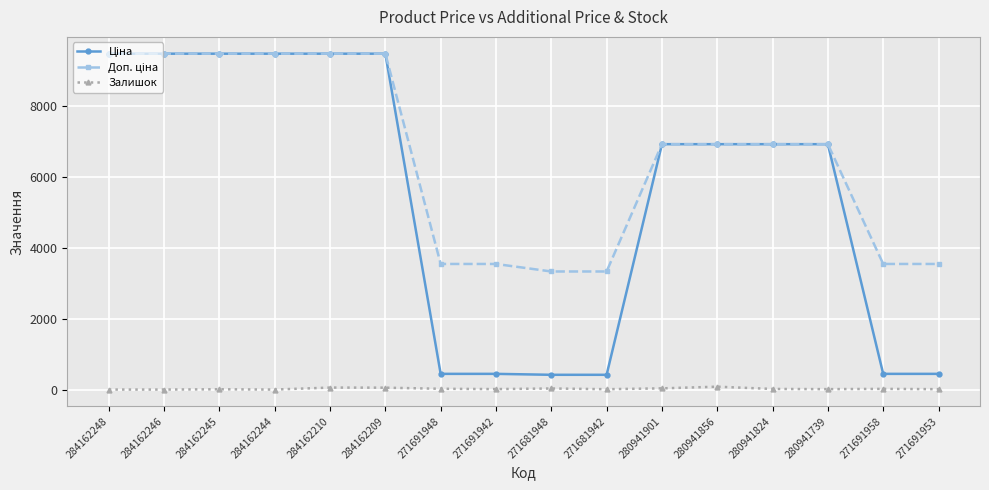

What is the greatest value displayed?

9480.1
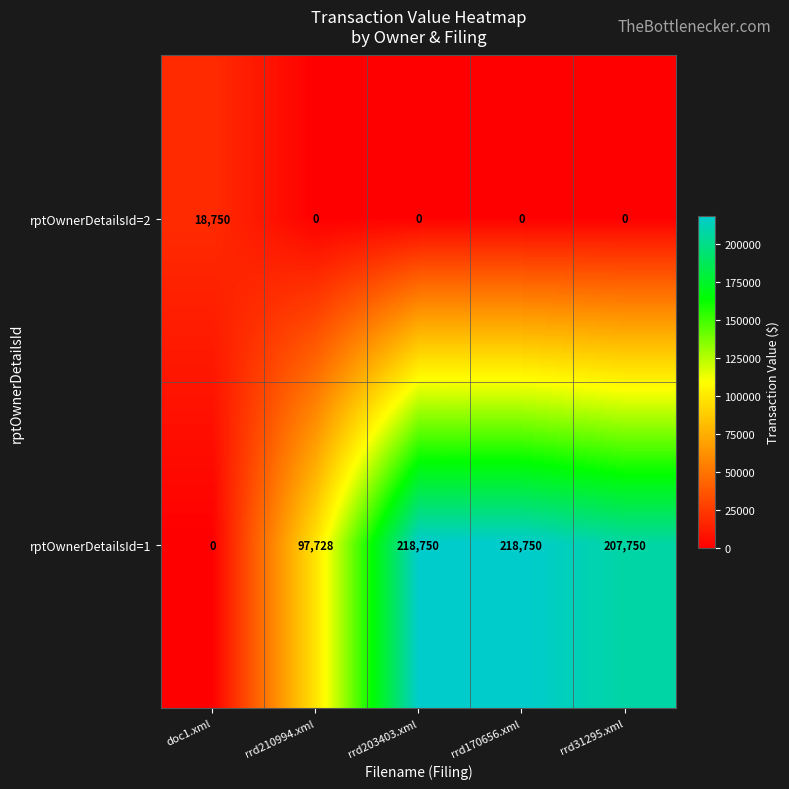

What is the maximum value for rptOwnerDetailsId=2?

18750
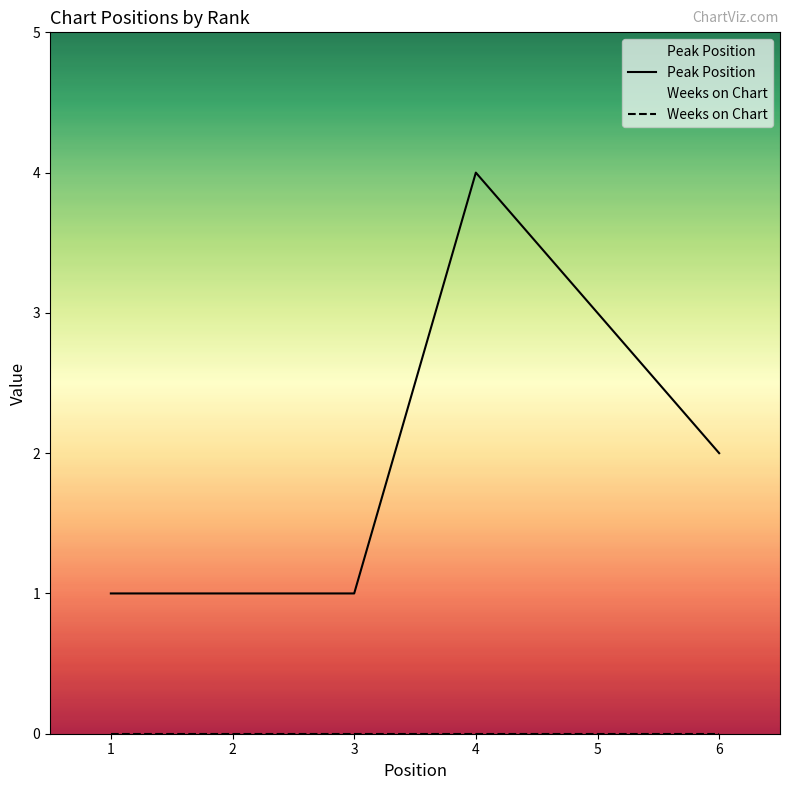

Which series changed the most between 1 and 3?

Peak Position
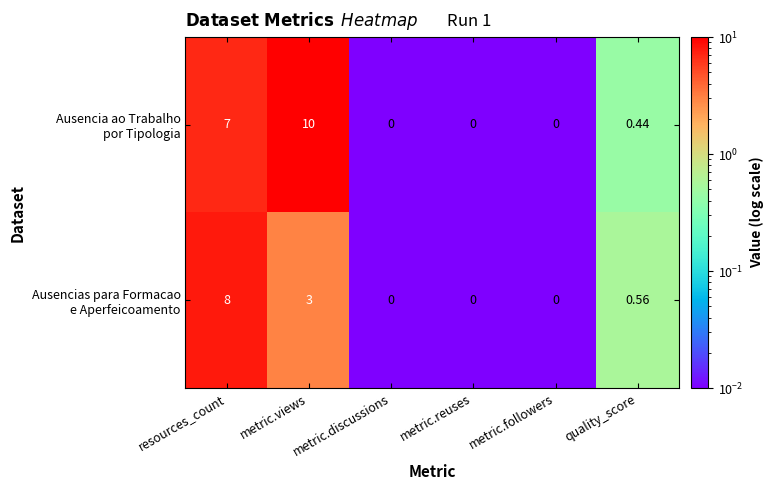

Which category has the highest value across all series?

metric.views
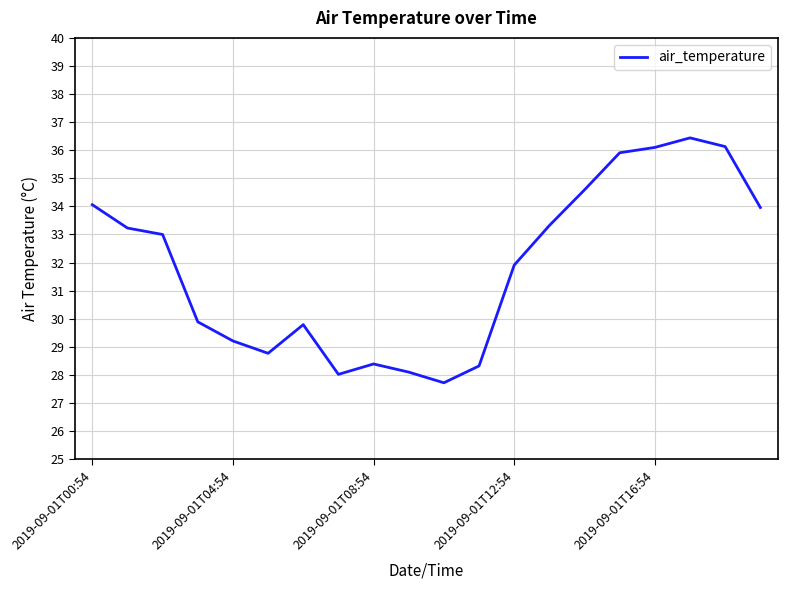

What is the smallest value displayed?

27.7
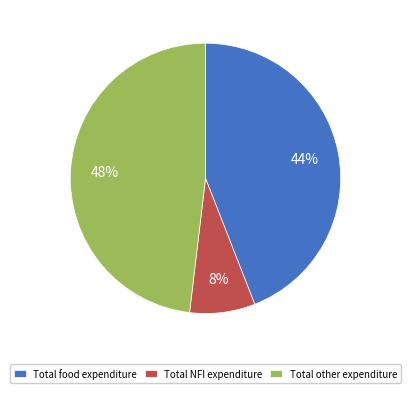

Which slice is the smallest?

Total NFI expenditure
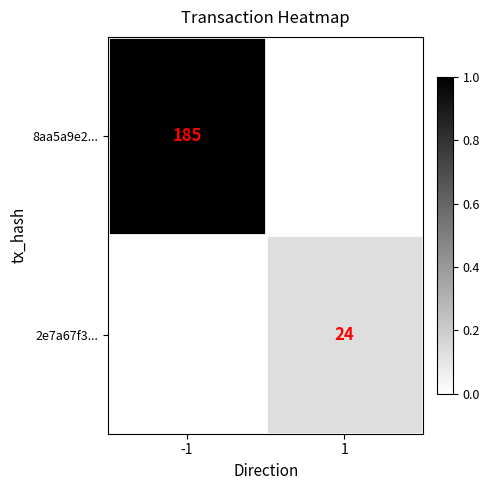

The value of 8aa5a9e2... at -1 is 76. True or false?

False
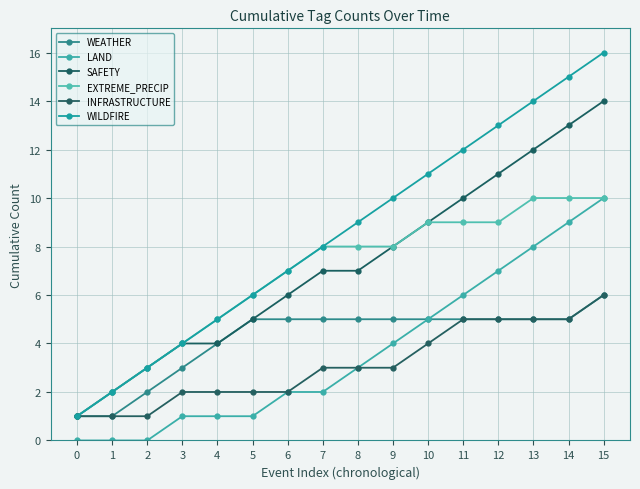

How many distinct data groups are displayed?

6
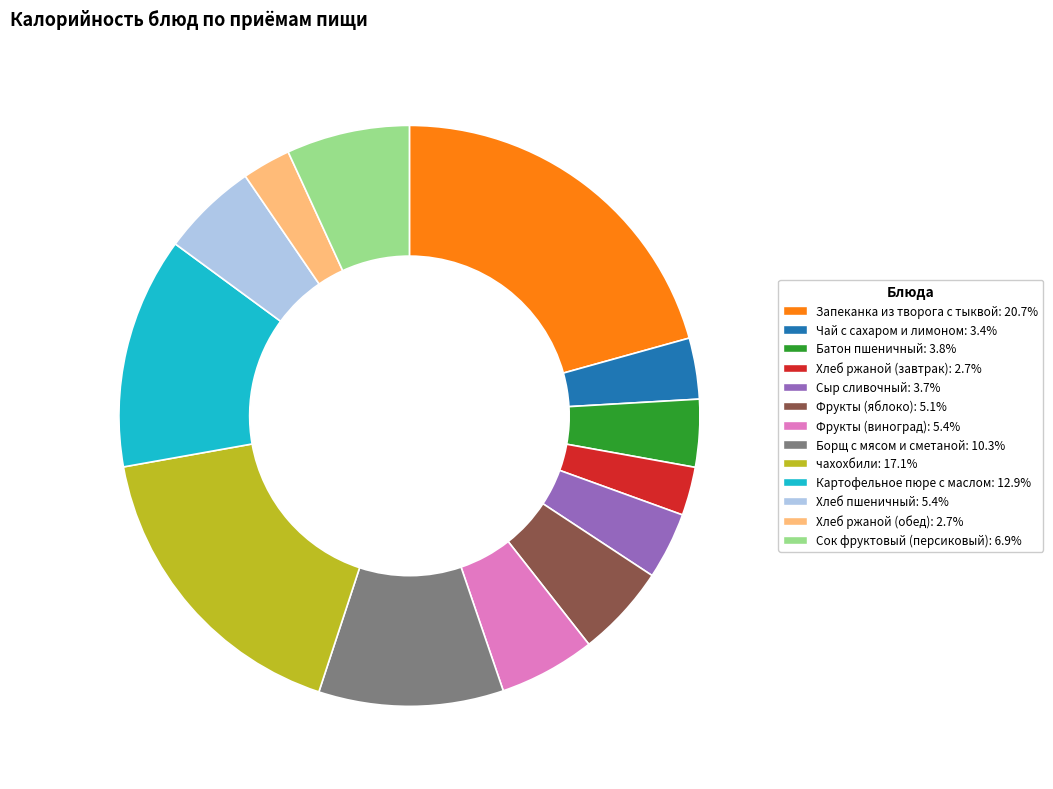

Between Сок фруктовый (персиковый) and Фрукты (яблоко), which is larger?

Сок фруктовый (персиковый)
============================================================
# DIRECTIVE
Copy every line of the records above word for word, leaving out the pictures.

# RESPONSE AREA
What is the greatest value displayed?

9480.1

What is the maximum value for rptOwnerDetailsId=2?

18750

Which series changed the most between 1 and 3?

Peak Position

Which category has the highest value across all series?

metric.views

What is the smallest value displayed?

27.7

Which slice is the smallest?

Total NFI expenditure

The value of 8aa5a9e2... at -1 is 76. True or false?

False

How many distinct data groups are displayed?

6

Between Сок фруктовый (персиковый) and Фрукты (яблоко), which is larger?

Сок фруктовый (персиковый)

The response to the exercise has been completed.